── ARTICLE

In addition, absolute judicial immunity bars Plaintiff’s claims against Judge Donald.
“Judges are immune from liability for damages for acts committed within their judicial
discretion.” Pierson v. Ray, 386 U.S. 547, 87 S. Ct. 1213, 18 L. Ed. 2d 288 (1967). Because the
actions alleged here were taken in Judge Donald’s capacity as a judge—like allegedly “allowing
Attorney Edington to misrepresent himself in court” (Doc. 1-1, p. 3)—absolute judicial
immunity bars the claims against Judge Donald.
Failure to State a Claim and Frivolousness (FCBA and FCRA Claims)
Plaintiff cites to the Fair Credit Billing Act (“FCBA”) two times and the Fair Credit
Reporting Act (“FCRA”) once. (Doc. 1-1, p. 2, ¶¶ 1, 2, 4). In their entirety, the allegations
related to these statutes are:
The FCBA, 5 U.S.C. §§ 1666-1666i, and its implementing regulations (Regulation Z), 12
C.F.R. §§ 226.1 et seq., “set forth the procedures to be followed when a creditor receives notice
from a consumer of an alleged billing error in the consumer’s credit card account.” Burnstein v.
Saks Fifth Ave. & Co., 208 F. Supp. 2d 765, 772 (E.D. Mich. 2002), aff'd 85 F. App’x 430 (6th
Cir. 2003). Plaintiff does not identify the provisions of the FCBA that the Defendants allegedly
violated, but the Court assumes that she is proceeding under § 1666, the provision of the FCBA
addressing correction of billing errors.
Pursuant to 15 U.S.C. § 1666(a), an obligor has 60 days from the time she receives her
bill to provide the creditor written notice of any disputed charges. In this notice of a billing
error, the obligor “(1) sets forth or otherwise enables the creditor to identify the name and
account number (if any) of the obligor, (2) indicates the obligor’s belief that the statement
contains a billing error and the amount of such billing error, and (3) sets forth the reasons for the
obligor’s belief (to the extent applicable) that the statement contains a billing error.” 15 U.S.C.
§ 1666(a)(1)-(3). The creditor must then, within 30 days after receipt of this notice, “send a
written acknowledgment thereof to the obligor.” Id. § 1666(a)(3)(A). Next, within two billing
cycles or within 90 days (whichever is less), the creditor must either correct the billing error and
inform the customer of the correction or provide written notice and explanation that, upon
reasonable investigation, the creditor has determined that no billing error occurred. See 15
U.S.C. § 1666(a)(3)(B); 12 C.F.R. §§ 226.13(c)(2), (e), (f).
Plaintiff fails to allege that any of the Defendants are creditors within the meaning of the
statute—a fatal deficiency in and of itself. But even assuming at least one of the Defendants is
subject to liability under the statute, the Complaint does not state a viable FCBA claim. Plaintiff
does not allege that she gave proper notice of a “billing error,” triggering any obligations on
behalf of the Defendants. See 15 U.S.C. § 1666(b). Instead, she asserts vaguely that “her
complaints about the unlawful fees and penalties were not resolved or received no response by
phone or mail.” (Doc. 1-1, p. 2, ¶ 3). But notice matters greatly under the FCBA. As one court
noted, “[s]urely, the statute’s intent is not to give consumers the right to allege generalized,
blanket disputes of their bills in an effort to delay or avoid payment.” Scott v. Macy’s Inc., No.

────

PROBLEM REQUIREMENTS
Answer these questions about the opinion above:
1. Which case does the opinion cite for the rule that judges are immune from damages for acts within their judicial discretion?
2. Under 15 U.S.C. § 1666(a), how many days does an obligor have after receiving her bill to give the creditor written notice of disputed charges?
3. How many days does the creditor then have to send the obligor a written acknowledgment of that notice?

── SUPPLIED ENTRIES

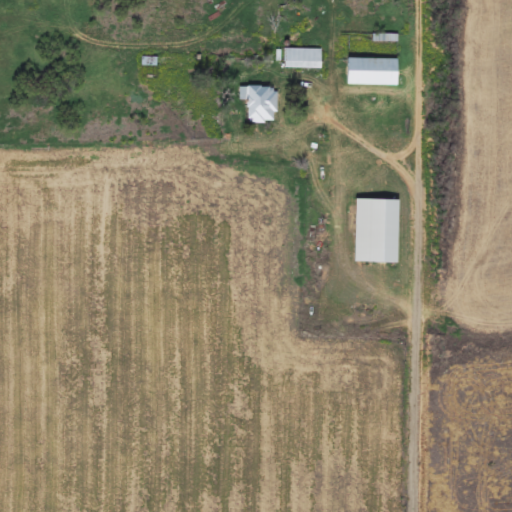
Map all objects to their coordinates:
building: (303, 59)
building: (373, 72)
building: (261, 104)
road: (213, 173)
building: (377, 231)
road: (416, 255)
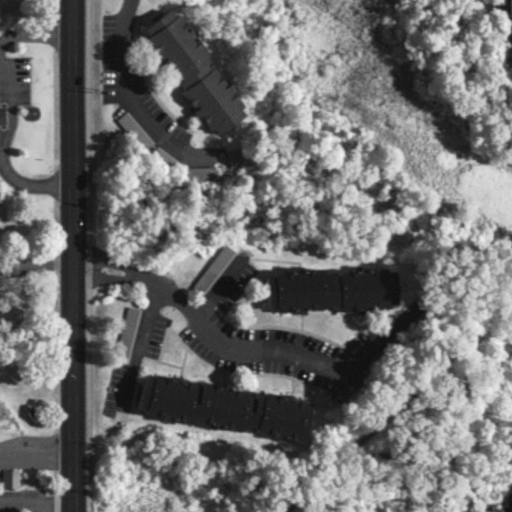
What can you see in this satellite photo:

────
── SUPPLIED ENTRIES

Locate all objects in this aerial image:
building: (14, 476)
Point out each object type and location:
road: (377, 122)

────
── SUPPLIED ENTRIES

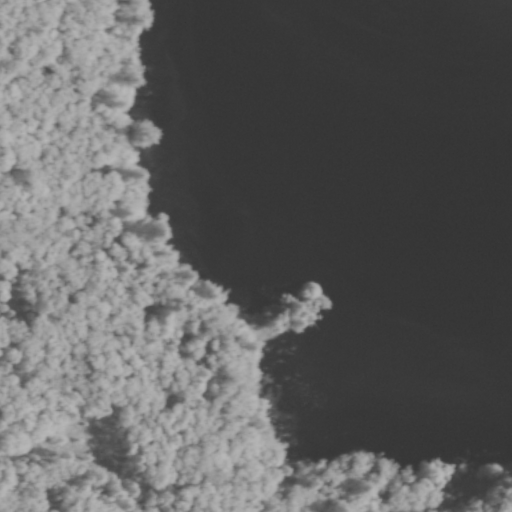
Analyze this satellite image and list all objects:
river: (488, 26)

────

EXERCISE RESULT
1. Pierson v. Ray
2. 60 days
3. 30 days